* Questions
1/ In the forum thread about the Cams 1V6P rhinestone setting machine, whose employees does the first poster not want feedback from?
2/ Write the next part of the forum thread about the Cams 1V6P rhinestone setting machine, starting right after its last line.
======== Source passage
# Cams 1V 6P...Are you using it?



## Deeethree (Mar 1, 2011)

Do you or have you owned a Cams 1V6P Automatic Rhinestone Setting Machine? I'm looking for feedback from real users other than people that work for Col-Desi. They have a vested interest ;-). 

My questions:

1. How long have you owned and operated the machine?
2. How much maintenance is involved? Is it self maintenance or do you have to pay someone to come out?
3. Is it user friendly? (I've never used a machine like this in my life) 
4. What do you have the most trouble with that is machine related? 
5. What year machine are you using?
6. Which software do you use? Do you like it? (I'm not a graphic artist, I'm not great with computers, but I can certainly use them) 

Thank you for the support, trying to make an informed decision before I make the purchase! Feel free to email me as well. [email protected].


----------



## api (Nov 22, 2009)

Hello, 

Here are some answers...

My questions:

1. How long have you owned and operated the machine? Over 2 years.
================
======== Collected material
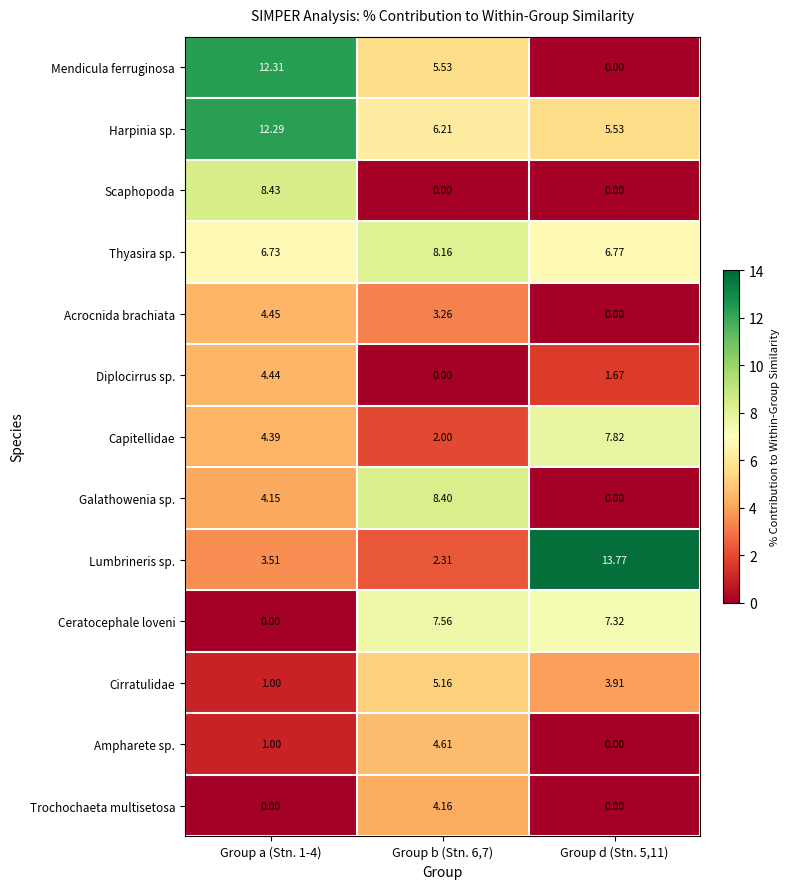

Which series has the largest total across all categories?

Harpinia sp.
================
* Exercise responses
1/ People who work for Col-Desi.

2/
2. How much maintenance is involved? VERY minimal, just a little cleaning, using some silicone fat.

Is it self maintenance or do you have to pay someone to come out? Definitely self maintenance. Nobody had to come out to this machine yet.

3. Is it user friendly? (I've never used a machine like this in my life) If you can REALLY understand how this machine works, than it is VERY user friendly.

4. What do you have the most trouble with that is machine related? The high volume of clean, dry air required. Don't save money on this field!

5. What year machine are you using? 2009 (?) The "new" version.

6. Which software do you use? GemMaster, Wilcom ES 2, Corel. 

Do you like it? GemMaster is easy but "unfinished" product. Still usable. I didn't find ANY rhinestone programs that I would REALLY like. In my opinion none of them are professional (and affordable) enough. But I am still looking... 

(I'm not a graphic artist, I'm not great with computers, but I can certainly use them) You will be able to use GemMaster. 

Good luck!


----------



## Deeethree (Mar 1, 2011)

Awesome! Great Info. Thanks a million! I'm considering a used 2007 model. I'd love to hear from others as well!


----------



## api (Nov 22, 2009)

You are welcome. 

Make sure that you buy the "new" CAMS machine!

I don't know much about the previous one, but I heard that the "new", redesigned version is much-much better. Ask Col-Desi about the versions and the differences. I have no useable knowledge on this field...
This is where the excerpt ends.